> [Assigned task]: For the entries below, how many lines include the word "Monheim"? Give the figure and nothing more.

Stored data entries:

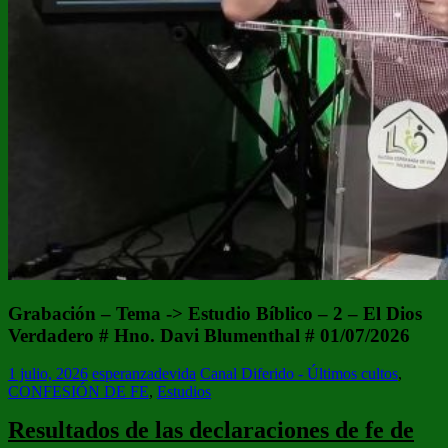
Grabación – Tema -> Estudio Bíblico – 2 – El Dios
Verdadero # Hno. Davi Blumenthal # 01/07/2026
1 julio, 2026
esperanzadevida
Canal Diferido - Últimos cultos
,
CONFESIÓN DE FE
,
Estudios
Resultados de las declaraciones de fe de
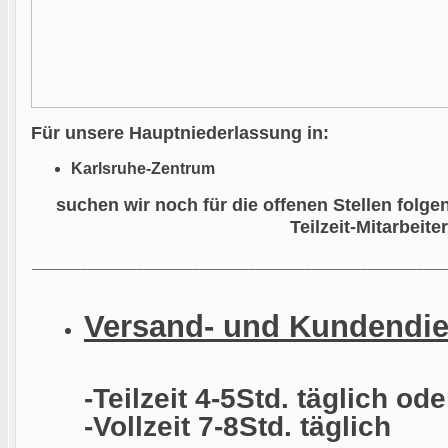
Für unsere Hauptniederlassung in
:
Karlsruhe-Zentrum
suchen wir noch für die offenen Stellen folg
Teilzeit-Mitarbeiter
___________________________________________________________
Versand- und Kundendien
-Teilzeit 4-5Std. täglich ode
-Vollzeit 7-8Std. täglich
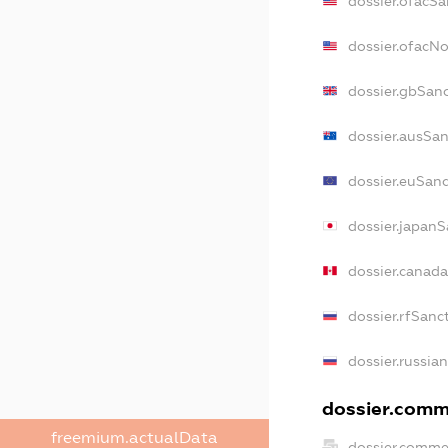
dossier.ofacSa
dossier.ofacN
dossier.gbSan
dossier.ausSan
dossier.euSanc
dossier.japanS
dossier.canad
dossier.rfSanc
dossier.russia
dossier.comme
freemium.actualData
dossier.comme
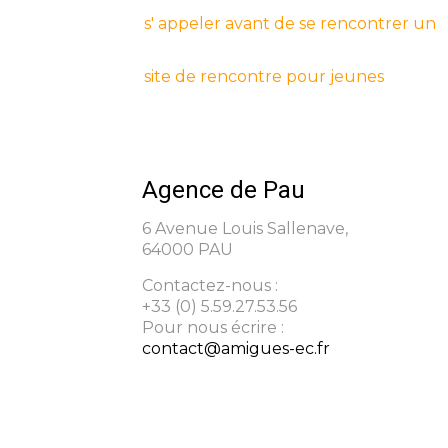
s' appeler avant de se rencontrer un
site de rencontre pour jeunes
Agence de Pau
6 Avenue Louis Sallenave,
64000 PAU
Contactez-nous :
+33 (0) 5.59.27.53.56
Pour nous écrire :
contact@amigues-ec.fr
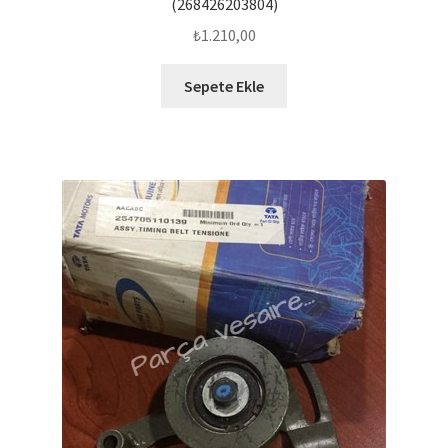
(268426203804)
₺
1.210,00
Sepete Ekle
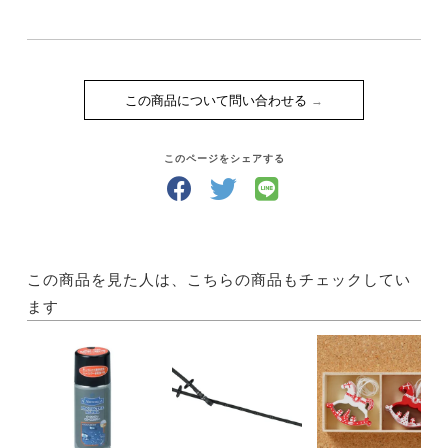
この商品について問い合わせる
このページをシェアする
この商品を見た人は、こちらの商品もチェックしてい
ます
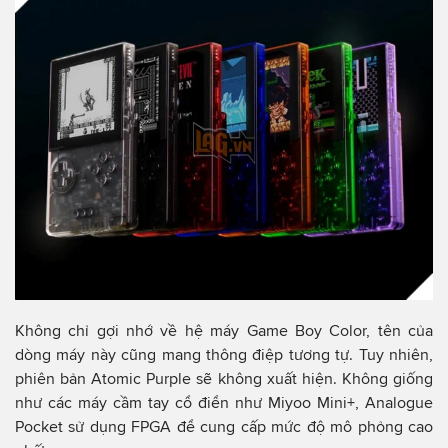
Không chỉ gợi nhớ về hệ máy Game Boy Color, tên của
dòng máy này cũng mang thông điệp tương tự. Tuy nhiên,
phiên bản Atomic Purple sẽ không xuất hiện. Không giống
như các máy cầm tay cổ điển như Miyoo Mini+, Analogue
Pocket sử dụng FPGA để cung cấp mức độ mô phỏng cao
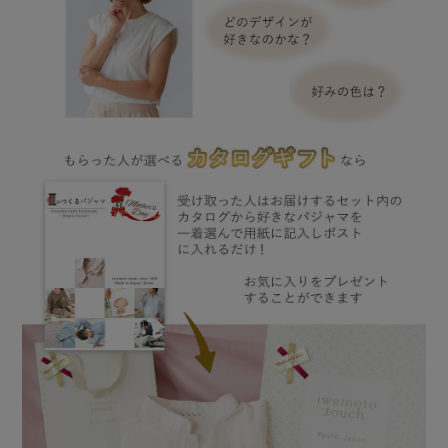
メンズパジャマ
上着単品
作務衣
胸がすけない
羽織・バスロ
体型別におすすめパジ
年齢別におすすめパジ
ルームウェア
会社概要
お買い物ガイド
安心の日本製
ーブ
ャマ
ャマ
サッカー/ちぢみ 楊
ニット/ストレッチ
起毛/フランネル
柳
ズボン単品
SDGsの取り組み
インナーウェア
生活雑貨
カタログギフト
春
夏
秋
冬
柄物
長袖
半袖
七分袖
ガールズパジャマ
すべてのメン
ズ
売れ筋ランキング
新着商品
パジャマ
- Item Ranking -
- New Arrival -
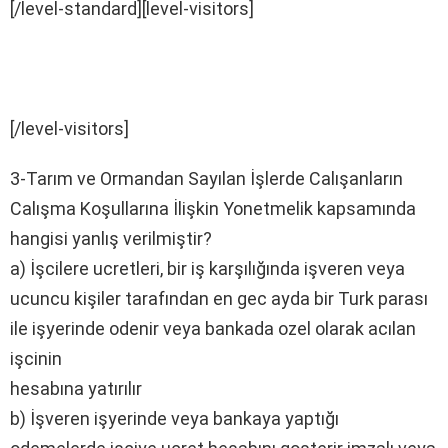
[/level-standard][level-visitors]
[/level-visitors]
3-Tarım ve Ormandan Sayılan İşlerde Calışanların
Calışma Koşullarına İlişkin Yonetmelik kapsamında
hangisi yanlış verilmiştir?
a) İşcilere ucretleri, bir iş karşılığında işveren veya
ucuncu kişiler tarafından en gec ayda bir Turk parası
ile işyerinde odenir veya bankada ozel olarak acılan
işcinin
hesabına yatırılır
b) İşveren işyerinde veya bankaya yaptığı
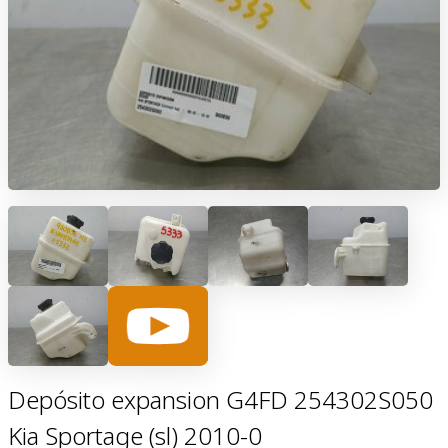
Depósito expansion G4FD 254302S050
Kia Sportage (sl) 2010-0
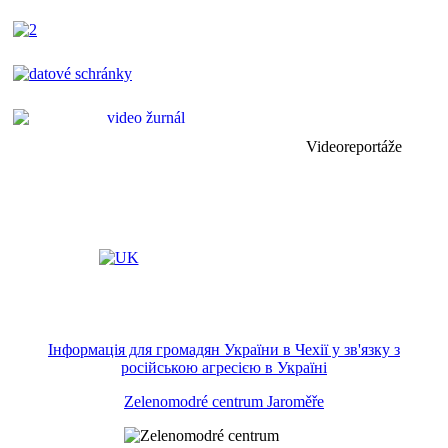
Videoreportáže
Інформація для громадян України в Чехії у зв'язку з
російською агресією в Україні
Zelenomodré centrum Jaroměře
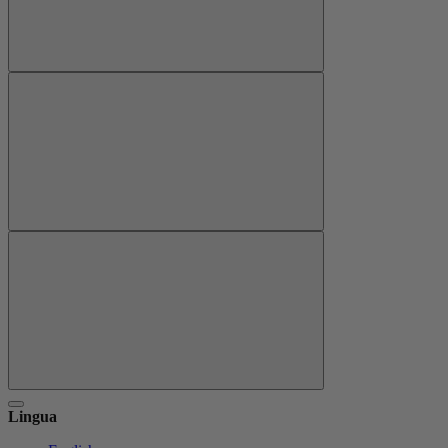
Lingua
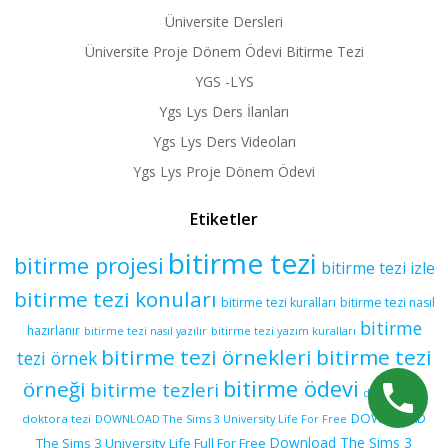
Üniversite Dersleri
Üniversite Proje Dönem Ödevi Bitirme Tezi
YGS -LYS
Ygs Lys Ders İlanları
Ygs Lys Ders Videoları
Ygs Lys Proje Dönem Ödevi
Etiketler
bitirme tezi
bitirme projesi
bitirme tezi izle
bitirme tezi konuları
bitirme tezi kuralları
bitirme tezi nasıl
bitirme
hazırlanır
bitirme tezi yazım kuralları
bitirme tezi nasıl yazılır
bitirme tezi örnekleri
bitirme tezi
tezi örnek
bitirme ödevi
örneği
bitirme tezleri
doktora tez
DOWNLOAD
doktora tezi
DOWNLOAD The Sims 3 University Life For Free
Download The Sims 3
The Sims 3 University Life Full For Free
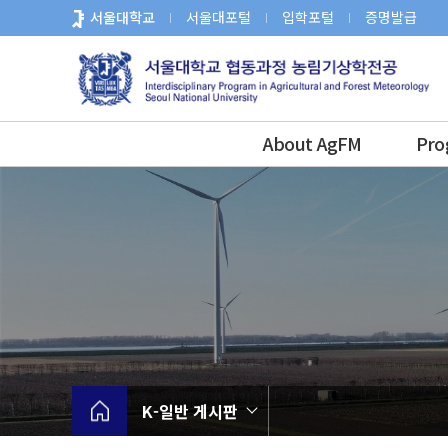
바
서울대학교
서울대포털
입학포털
증명발급
로
가
기
메
뉴
About AgFM
Pro
K-일반 게시판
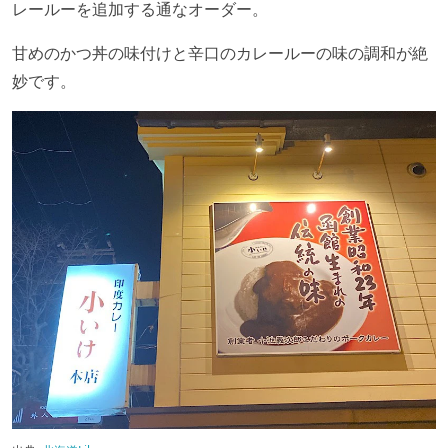
レールーを追加する通なオーダー。
甘めのかつ丼の味付けと辛口のカレールーの味の調和が絶
妙です。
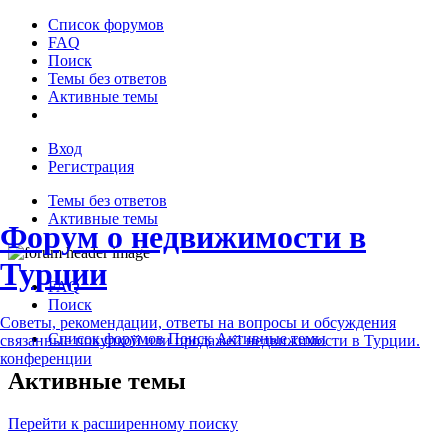
Список форумов
FAQ
Поиск
Темы без ответов
Активные темы
Вход
Регистрация
Темы без ответов
Активные темы
Форум о недвижимости в
Турции
FAQ
Поиск
Советы, рекомендации, ответы на вопросы и обсуждения
Список форумов
Поиск
Активные темы
связанные покупкой или продажей недвижимости в Турции.
конференции
Активные темы
Перейти к расширенному поиску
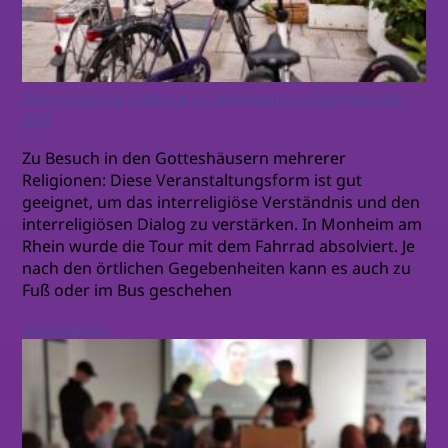
Interreligiöse Radtour in Monheim im Rahmen der
IKW
Zu Besuch in den Gotteshäusern mehrerer
Religionen: Diese Veranstaltungsform ist gut
geeignet, um das interreligiöse Verständnis und den
interreligiösen Dialog zu verstärken. In Monheim am
Rhein wurde die Tour mit dem Fahrrad absolviert. Je
nach den örtlichen Gegebenheiten kann es auch zu
Fuß oder im Bus geschehen
weiterlesen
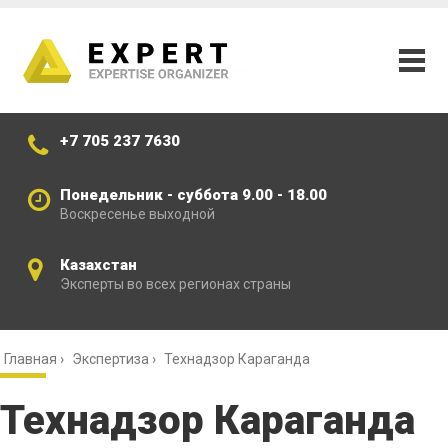
+7 705 237 7630
Понедельник - суббота 9.00 - 18.00
Воскресенье выходной
Казахстан
Эксперты во всех регионах страны
Главная
›
Экспертиза
›
Технадзор Караганда
Технадзор Караганда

> [Answer section]: 2